Task instructions → Could you output every record again, exactly as given?

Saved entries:
▽

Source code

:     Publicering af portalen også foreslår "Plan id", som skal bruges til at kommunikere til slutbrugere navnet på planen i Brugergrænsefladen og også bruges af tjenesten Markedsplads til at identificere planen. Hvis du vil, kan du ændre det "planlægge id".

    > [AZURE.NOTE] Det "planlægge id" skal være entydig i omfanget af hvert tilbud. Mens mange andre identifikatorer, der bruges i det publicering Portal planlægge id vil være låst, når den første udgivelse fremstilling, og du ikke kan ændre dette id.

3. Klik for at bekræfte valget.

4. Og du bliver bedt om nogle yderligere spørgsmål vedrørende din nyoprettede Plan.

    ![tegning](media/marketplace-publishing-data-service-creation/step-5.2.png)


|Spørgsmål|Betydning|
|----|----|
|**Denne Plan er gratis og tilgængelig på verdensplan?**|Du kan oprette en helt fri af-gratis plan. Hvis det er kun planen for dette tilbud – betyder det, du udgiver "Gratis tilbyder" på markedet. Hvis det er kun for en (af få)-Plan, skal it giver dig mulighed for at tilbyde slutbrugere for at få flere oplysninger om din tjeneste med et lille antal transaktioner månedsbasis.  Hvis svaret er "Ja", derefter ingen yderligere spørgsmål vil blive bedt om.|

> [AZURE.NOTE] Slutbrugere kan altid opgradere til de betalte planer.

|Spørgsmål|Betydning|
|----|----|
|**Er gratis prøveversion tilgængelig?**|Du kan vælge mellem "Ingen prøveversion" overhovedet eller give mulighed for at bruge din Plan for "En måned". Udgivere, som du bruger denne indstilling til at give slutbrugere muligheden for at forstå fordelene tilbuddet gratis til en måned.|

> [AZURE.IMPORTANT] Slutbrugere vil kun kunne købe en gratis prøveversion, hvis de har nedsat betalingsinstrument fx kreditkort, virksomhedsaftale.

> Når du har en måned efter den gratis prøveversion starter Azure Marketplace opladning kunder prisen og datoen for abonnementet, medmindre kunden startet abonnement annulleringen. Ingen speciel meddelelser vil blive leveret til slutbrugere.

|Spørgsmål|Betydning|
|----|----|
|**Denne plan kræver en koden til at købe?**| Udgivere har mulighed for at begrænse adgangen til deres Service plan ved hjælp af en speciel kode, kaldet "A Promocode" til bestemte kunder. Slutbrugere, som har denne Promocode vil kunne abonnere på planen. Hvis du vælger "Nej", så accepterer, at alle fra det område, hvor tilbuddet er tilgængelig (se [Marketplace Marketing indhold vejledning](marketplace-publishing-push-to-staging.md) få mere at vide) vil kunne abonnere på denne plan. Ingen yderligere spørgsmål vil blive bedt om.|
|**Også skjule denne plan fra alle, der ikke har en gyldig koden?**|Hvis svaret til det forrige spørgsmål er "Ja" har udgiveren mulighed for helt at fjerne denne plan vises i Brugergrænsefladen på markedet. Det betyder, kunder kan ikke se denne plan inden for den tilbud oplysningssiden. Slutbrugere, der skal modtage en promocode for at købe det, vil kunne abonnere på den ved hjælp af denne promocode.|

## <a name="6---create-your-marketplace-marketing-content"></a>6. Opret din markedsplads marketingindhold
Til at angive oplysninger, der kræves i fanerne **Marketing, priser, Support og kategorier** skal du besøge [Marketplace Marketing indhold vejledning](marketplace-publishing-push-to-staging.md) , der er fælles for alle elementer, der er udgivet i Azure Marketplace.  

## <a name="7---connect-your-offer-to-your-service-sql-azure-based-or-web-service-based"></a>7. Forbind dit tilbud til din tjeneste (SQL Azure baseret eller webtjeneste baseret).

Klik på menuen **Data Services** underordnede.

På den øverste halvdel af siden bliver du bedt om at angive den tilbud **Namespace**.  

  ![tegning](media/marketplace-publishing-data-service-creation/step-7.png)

△

Response to this task →
Source code

:     Publicering af portalen også foreslår "Plan id", som skal bruges til at kommunikere til slutbrugere navnet på planen i Brugergrænsefladen og også bruges af tjenesten Markedsplads til at identificere planen. Hvis du vil, kan du ændre det "planlægge id".

    > [AZURE.NOTE] Det "planlægge id" skal være entydig i omfanget af hvert tilbud. Mens mange andre identifikatorer, der bruges i det publicering Portal planlægge id vil være låst, når den første udgivelse fremstilling, og du ikke kan ændre dette id.

3. Klik for at bekræfte valget.

4. Og du bliver bedt om nogle yderligere spørgsmål vedrørende din nyoprettede Plan.

    ![tegning](media/marketplace-publishing-data-service-creation/step-5.2.png)


|Spørgsmål|Betydning|
|----|----|
|**Denne Plan er gratis og tilgængelig på verdensplan?**|Du kan oprette en helt fri af-gratis plan. Hvis det er kun planen for dette tilbud – betyder det, du udgiver "Gratis tilbyder" på markedet. Hvis det er kun for en (af få)-Plan, skal it giver dig mulighed for at tilbyde slutbrugere for at få flere oplysninger om din tjeneste med et lille antal transaktioner månedsbasis.  Hvis svaret er "Ja", derefter ingen yderligere spørgsmål vil blive bedt om.|

> [AZURE.NOTE] Slutbrugere kan altid opgradere til de betalte planer.

|Spørgsmål|Betydning|
|----|----|
|**Er gratis prøveversion tilgængelig?**|Du kan vælge mellem "Ingen prøveversion" overhovedet eller give mulighed for at bruge din Plan for "En måned". Udgivere, som du bruger denne indstilling til at give slutbrugere muligheden for at forstå fordelene tilbuddet gratis til en måned.|

> [AZURE.IMPORTANT] Slutbrugere vil kun kunne købe en gratis prøveversion, hvis de har nedsat betalingsinstrument fx kreditkort, virksomhedsaftale.

> Når du har en måned efter den gratis prøveversion starter Azure Marketplace opladning kunder prisen og datoen for abonnementet, medmindre kunden startet abonnement annulleringen. Ingen speciel meddelelser vil blive leveret til slutbrugere.

|Spørgsmål|Betydning|
|----|----|
|**Denne plan kræver en koden til at købe?**| Udgivere har mulighed for at begrænse adgangen til deres Service plan ved hjælp af en speciel kode, kaldet "A Promocode" til bestemte kunder. Slutbrugere, som har denne Promocode vil kunne abonnere på planen. Hvis du vælger "Nej", så accepterer, at alle fra det område, hvor tilbuddet er tilgængelig (se [Marketplace Marketing indhold vejledning](marketplace-publishing-push-to-staging.md) få mere at vide) vil kunne abonnere på denne plan. Ingen yderligere spørgsmål vil blive bedt om.|
|**Også skjule denne plan fra alle, der ikke har en gyldig koden?**|Hvis svaret til det forrige spørgsmål er "Ja" har udgiveren mulighed for helt at fjerne denne plan vises i Brugergrænsefladen på markedet. Det betyder, kunder kan ikke se denne plan inden for den tilbud oplysningssiden. Slutbrugere, der skal modtage en promocode for at købe det, vil kunne abonnere på den ved hjælp af denne promocode.|

## <a name="6---create-your-marketplace-marketing-content"></a>6. Opret din markedsplads marketingindhold
Til at angive oplysninger, der kræves i fanerne **Marketing, priser, Support og kategorier** skal du besøge [Marketplace Marketing indhold vejledning](marketplace-publishing-push-to-staging.md) , der er fælles for alle elementer, der er udgivet i Azure Marketplace.  

## <a name="7---connect-your-offer-to-your-service-sql-azure-based-or-web-service-based"></a>7. Forbind dit tilbud til din tjeneste (SQL Azure baseret eller webtjeneste baseret).

Klik på menuen **Data Services** underordnede.

På den øverste halvdel af siden bliver du bedt om at angive den tilbud **Namespace**.  

  ![tegning](media/marketplace-publishing-data-service-creation/step-7.png)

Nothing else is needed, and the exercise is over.